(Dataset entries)
[Start of Attachment]
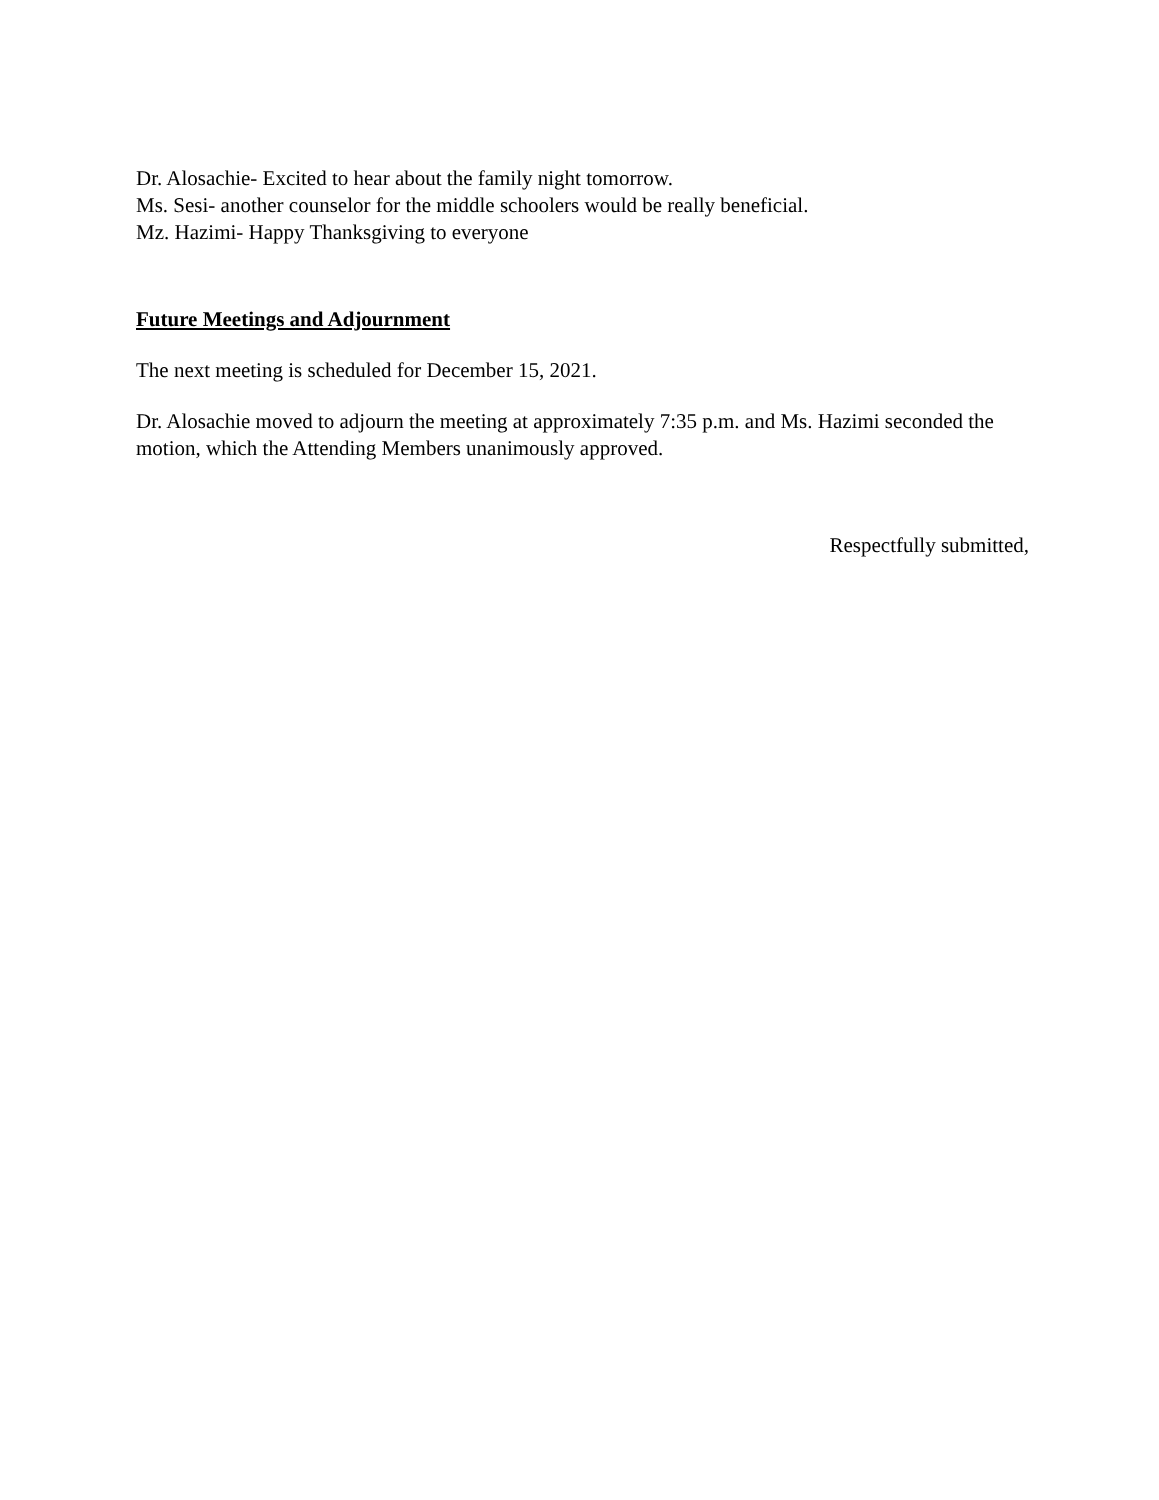Dr. Alosachie- Excited to hear about the family night tomorrow.
Ms. Sesi- another counselor for the middle schoolers would be really beneficial.
Mz. Hazimi- Happy Thanksgiving to everyone
Future Meetings and Adjournment
The next meeting is scheduled for December 15, 2021.
Dr. Alosachie moved to adjourn the meeting at approximately 7:35 p.m. and Ms. Hazimi seconded the motion, which the Attending Members unanimously approved.
Respectfully submitted,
[End of Attachment]
▶ [Task instructions] Each record above must be set down again unchanged, with its pictures left out.

▶ [Answer to the problem]
Dr. Alosachie- Excited to hear about the family night tomorrow.
Ms. Sesi- another counselor for the middle schoolers would be really beneficial.
Mz. Hazimi- Happy Thanksgiving to everyone
Future Meetings and Adjournment
The next meeting is scheduled for December 15, 2021.
Dr. Alosachie moved to adjourn the meeting at approximately 7:35 p.m. and Ms. Hazimi seconded the motion, which the Attending Members unanimously approved.
Respectfully submitted,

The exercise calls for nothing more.